3. Understanding specific exceptions and how to solve them.

In each case I'm describing things in general terms, not "here's the code, please fix it" or "write the entire code for me". I'm doing the work of applying the answers to the code I'm working on.


Why I don't bother with LLMs for the above is:

1. I usually just pull up the docs for the CSS framework, give it a quick look over to know what it offers and the nomenclature and then keep it open for all the code examples.

2. I've serialized json in enough languages to know the pain points, so what I usually do is locate the module/library responsible for that in that language. And then give the docs/code sample a quick lookover to know where things are.

3. With nice IDEs, you launch the debugger and you have a nice stack frame to go through. In languages with not so great tooling, you hope for a trace.

It's not that your workflow won't yield result. But I prefer to be able to answer 5 successive why's about the code I'm working on. With PRs taking hours and days to be merged, it's not like I'm in an hurry.

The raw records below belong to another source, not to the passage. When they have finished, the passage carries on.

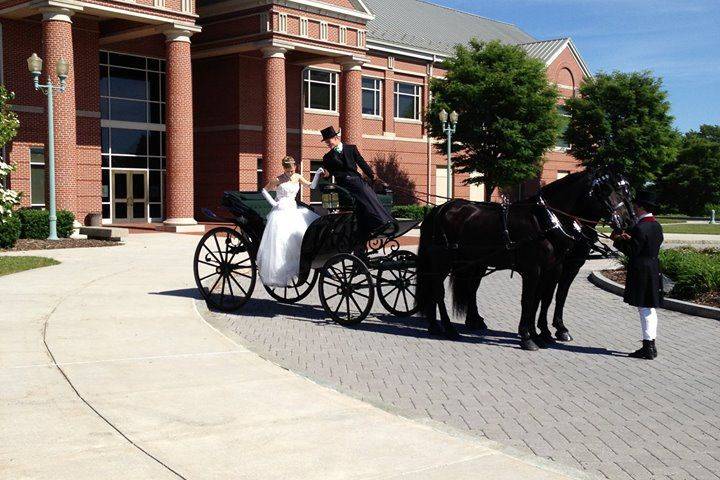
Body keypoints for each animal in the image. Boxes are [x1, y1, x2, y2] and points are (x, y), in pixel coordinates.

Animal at [414, 171, 632, 350]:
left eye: (626, 192)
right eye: (607, 190)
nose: (628, 222)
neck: (546, 220)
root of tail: (440, 209)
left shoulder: (552, 269)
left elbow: (543, 299)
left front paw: (542, 334)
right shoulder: (535, 270)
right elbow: (529, 300)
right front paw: (529, 337)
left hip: (473, 263)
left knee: (460, 289)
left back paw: (440, 325)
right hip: (443, 263)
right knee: (438, 291)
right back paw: (449, 328)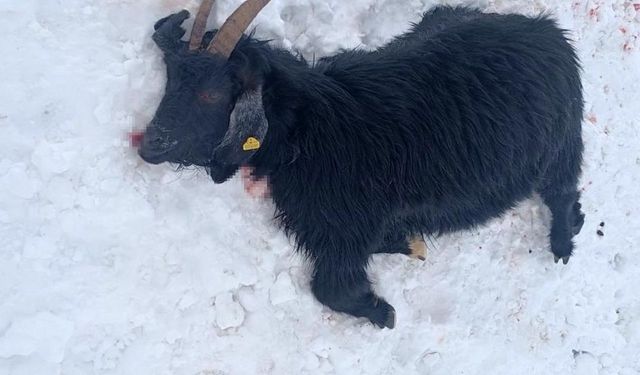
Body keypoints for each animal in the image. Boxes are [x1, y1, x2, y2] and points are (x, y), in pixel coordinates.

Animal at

For 1 I tried looking through the bootstrap documentation but couldn't find it because they called it "Pills" and not what I was thinking. So I then tried google to search for it but that didn't work.

For 3 -- Sure, that can help. But sometimes it is difficult to follow what is going on. Especially if that comes from a library/framework you are unfamiliar with such as AWS.

I've also used it to help with build errors such as "Bar.csproj: Error NU1604 : Warning As Error: Project dependency Foo does not contain an inclusive lower bound. Include a lower bound in the dependency version to ensure consistent restore results." -- That was because it was using a fixed version of the module via the "[1.0]" syntax, but my version of NuGet and/or Rider didn't like that so once I new that and the range syntax specifying "[1.0, 1.0]" worked. I was able to understand that from the LLM response to the error message and telling it the specific `<PackageReference>`.


He's still telling the AI what to code. Prompting, i.e. deciding the right thing to build then clearly specifying and communicating it in English, is a skill in itself. People who spend time developing that skill are going to be more employable than people who just devote all their time to coding, the thing at which LLMs are more cost effective.